■ **WORK ORDER**
From the line with "fx=961.5 fy=961.5 cx=479.5" to the line with "Name the thing at (863, 587).", retype every line exactly, including those two, and leave out the rest of the data below.

■ **STUDY MATERIAL**
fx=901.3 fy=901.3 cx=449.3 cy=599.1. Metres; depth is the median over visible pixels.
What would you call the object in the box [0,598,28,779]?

...

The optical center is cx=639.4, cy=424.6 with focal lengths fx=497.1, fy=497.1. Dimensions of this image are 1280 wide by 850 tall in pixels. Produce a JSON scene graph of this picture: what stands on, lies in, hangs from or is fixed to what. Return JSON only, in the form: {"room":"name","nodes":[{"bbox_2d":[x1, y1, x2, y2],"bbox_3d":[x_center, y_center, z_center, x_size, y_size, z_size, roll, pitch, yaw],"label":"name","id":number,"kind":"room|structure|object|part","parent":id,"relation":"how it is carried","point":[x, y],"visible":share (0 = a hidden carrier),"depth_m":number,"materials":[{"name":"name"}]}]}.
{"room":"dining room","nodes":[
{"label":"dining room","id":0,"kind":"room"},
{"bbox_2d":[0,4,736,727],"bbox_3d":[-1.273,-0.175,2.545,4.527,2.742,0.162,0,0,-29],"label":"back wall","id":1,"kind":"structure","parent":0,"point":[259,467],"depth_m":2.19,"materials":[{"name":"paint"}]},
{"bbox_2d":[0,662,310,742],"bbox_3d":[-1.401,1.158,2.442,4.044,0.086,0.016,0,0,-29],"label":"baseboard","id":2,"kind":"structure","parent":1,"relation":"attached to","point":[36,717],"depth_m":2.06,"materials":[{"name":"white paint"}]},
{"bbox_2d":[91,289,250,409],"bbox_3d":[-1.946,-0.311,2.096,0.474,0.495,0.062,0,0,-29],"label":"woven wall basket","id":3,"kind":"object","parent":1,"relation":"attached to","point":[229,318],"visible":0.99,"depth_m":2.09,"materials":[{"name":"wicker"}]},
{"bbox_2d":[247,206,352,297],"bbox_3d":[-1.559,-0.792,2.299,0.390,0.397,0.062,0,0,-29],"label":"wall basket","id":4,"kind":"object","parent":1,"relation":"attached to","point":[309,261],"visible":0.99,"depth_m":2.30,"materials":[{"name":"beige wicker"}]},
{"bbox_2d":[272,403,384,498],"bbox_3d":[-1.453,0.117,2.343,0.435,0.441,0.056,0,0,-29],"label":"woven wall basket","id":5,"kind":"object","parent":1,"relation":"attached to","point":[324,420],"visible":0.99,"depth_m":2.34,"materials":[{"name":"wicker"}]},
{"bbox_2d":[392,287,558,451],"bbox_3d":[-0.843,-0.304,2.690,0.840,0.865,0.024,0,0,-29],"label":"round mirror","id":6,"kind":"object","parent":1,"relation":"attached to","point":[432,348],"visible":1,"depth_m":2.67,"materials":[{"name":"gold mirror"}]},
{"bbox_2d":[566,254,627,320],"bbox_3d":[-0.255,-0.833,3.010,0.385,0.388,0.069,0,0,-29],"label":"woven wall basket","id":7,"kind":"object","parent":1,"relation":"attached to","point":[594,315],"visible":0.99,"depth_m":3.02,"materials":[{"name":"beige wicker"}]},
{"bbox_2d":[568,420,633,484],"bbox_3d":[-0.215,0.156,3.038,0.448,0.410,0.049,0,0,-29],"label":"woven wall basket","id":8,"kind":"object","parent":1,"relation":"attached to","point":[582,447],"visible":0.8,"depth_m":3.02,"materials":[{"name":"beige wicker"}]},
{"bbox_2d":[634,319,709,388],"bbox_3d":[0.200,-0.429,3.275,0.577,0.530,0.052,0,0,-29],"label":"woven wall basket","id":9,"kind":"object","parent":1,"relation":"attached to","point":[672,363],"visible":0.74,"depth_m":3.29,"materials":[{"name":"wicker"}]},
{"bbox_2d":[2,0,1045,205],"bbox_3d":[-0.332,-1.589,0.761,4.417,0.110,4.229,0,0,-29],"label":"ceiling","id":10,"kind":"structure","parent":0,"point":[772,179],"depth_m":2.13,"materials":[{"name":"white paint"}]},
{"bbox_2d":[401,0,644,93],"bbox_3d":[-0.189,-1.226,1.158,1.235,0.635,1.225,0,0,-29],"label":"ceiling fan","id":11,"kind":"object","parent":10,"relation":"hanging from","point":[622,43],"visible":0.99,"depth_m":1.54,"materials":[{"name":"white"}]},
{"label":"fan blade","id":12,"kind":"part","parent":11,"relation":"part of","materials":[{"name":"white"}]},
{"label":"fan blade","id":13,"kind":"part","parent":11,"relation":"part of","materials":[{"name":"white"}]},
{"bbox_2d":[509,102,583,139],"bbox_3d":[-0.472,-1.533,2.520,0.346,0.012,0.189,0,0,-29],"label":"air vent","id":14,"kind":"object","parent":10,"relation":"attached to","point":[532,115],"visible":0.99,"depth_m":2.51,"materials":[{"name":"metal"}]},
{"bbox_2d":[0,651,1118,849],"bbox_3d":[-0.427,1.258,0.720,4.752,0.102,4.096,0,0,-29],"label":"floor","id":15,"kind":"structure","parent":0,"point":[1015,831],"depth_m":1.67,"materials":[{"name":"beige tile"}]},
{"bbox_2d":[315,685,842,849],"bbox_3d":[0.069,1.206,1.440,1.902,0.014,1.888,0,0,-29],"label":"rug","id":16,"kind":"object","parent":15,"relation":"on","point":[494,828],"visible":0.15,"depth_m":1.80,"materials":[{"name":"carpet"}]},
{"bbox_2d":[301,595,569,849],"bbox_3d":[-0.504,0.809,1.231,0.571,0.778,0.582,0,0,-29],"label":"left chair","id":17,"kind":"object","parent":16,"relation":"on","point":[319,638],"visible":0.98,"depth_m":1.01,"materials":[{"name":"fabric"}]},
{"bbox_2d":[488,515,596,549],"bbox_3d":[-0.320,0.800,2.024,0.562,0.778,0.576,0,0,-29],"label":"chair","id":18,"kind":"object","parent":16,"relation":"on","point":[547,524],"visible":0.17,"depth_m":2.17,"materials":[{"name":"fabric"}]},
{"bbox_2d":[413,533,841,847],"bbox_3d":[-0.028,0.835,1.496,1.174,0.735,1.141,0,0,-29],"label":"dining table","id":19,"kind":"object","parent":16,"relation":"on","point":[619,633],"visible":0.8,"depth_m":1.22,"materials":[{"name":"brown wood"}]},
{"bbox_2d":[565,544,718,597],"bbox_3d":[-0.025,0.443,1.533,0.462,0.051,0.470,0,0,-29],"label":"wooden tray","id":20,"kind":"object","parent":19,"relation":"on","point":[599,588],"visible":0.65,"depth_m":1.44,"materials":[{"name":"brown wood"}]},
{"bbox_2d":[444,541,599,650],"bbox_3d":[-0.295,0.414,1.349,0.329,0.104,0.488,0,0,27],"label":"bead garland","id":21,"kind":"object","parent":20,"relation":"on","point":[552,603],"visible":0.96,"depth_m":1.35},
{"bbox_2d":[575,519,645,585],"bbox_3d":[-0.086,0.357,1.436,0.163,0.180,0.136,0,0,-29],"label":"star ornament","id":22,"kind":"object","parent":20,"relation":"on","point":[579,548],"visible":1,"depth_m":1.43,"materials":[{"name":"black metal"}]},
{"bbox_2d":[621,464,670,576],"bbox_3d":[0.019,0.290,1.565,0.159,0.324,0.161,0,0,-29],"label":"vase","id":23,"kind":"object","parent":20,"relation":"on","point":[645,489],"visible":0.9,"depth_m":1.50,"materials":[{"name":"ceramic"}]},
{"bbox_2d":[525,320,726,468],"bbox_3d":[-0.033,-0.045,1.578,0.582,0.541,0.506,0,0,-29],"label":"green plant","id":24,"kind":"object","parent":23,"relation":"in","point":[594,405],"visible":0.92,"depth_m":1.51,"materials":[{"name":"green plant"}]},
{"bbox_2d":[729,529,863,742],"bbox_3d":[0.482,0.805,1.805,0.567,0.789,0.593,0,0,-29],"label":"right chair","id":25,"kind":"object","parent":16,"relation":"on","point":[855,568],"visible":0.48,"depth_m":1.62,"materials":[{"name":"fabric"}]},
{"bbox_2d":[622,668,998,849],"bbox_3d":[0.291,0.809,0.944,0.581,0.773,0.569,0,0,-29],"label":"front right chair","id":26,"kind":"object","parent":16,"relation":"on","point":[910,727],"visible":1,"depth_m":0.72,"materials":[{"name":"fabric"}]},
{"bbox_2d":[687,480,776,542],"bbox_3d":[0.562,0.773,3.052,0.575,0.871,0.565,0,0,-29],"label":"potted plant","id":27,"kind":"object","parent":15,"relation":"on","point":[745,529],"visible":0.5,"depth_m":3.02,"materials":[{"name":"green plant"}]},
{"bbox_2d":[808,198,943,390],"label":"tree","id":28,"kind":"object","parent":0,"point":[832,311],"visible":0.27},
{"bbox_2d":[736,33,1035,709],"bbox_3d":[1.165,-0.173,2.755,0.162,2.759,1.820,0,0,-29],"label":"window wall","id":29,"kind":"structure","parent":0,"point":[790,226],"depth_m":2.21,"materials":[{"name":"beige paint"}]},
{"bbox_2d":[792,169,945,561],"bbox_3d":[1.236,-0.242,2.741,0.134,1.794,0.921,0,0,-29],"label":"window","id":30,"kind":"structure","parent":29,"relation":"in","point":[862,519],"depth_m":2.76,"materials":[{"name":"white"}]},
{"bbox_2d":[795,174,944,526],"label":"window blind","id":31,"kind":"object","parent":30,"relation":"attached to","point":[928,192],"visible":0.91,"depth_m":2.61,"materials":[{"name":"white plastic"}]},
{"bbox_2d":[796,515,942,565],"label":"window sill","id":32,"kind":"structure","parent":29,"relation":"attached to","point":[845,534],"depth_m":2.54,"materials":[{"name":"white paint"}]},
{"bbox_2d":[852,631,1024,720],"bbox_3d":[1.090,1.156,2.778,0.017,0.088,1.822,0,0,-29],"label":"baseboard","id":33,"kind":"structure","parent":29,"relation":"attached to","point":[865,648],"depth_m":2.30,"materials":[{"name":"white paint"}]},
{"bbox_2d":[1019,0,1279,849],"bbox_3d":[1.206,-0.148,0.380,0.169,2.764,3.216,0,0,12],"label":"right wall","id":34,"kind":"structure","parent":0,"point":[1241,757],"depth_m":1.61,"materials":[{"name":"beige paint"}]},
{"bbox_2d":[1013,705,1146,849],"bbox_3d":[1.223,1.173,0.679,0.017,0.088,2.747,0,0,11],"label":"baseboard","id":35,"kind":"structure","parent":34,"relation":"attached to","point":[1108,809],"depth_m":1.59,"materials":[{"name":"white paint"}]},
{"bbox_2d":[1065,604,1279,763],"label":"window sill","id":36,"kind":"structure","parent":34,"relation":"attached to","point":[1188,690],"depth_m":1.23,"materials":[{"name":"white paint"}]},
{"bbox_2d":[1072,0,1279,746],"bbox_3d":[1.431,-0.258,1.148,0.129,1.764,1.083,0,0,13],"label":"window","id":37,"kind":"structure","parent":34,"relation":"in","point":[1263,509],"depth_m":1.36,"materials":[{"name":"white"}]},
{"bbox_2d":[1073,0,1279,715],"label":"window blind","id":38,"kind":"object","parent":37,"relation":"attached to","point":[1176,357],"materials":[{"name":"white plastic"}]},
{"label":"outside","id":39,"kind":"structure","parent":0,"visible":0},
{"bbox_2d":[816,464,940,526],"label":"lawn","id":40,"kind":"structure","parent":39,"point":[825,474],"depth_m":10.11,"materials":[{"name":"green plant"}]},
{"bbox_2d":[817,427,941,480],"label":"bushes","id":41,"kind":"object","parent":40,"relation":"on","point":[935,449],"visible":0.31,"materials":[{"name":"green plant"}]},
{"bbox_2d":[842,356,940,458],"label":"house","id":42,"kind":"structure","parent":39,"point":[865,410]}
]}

---

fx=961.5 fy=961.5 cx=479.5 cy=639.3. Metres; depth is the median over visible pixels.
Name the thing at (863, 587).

■ **SOLUTION TO THIS EXERCISE**
fx=961.5 fy=961.5 cx=479.5 cy=639.3. Metres; depth is the median over visible pixels.
Name the thing at (863, 587).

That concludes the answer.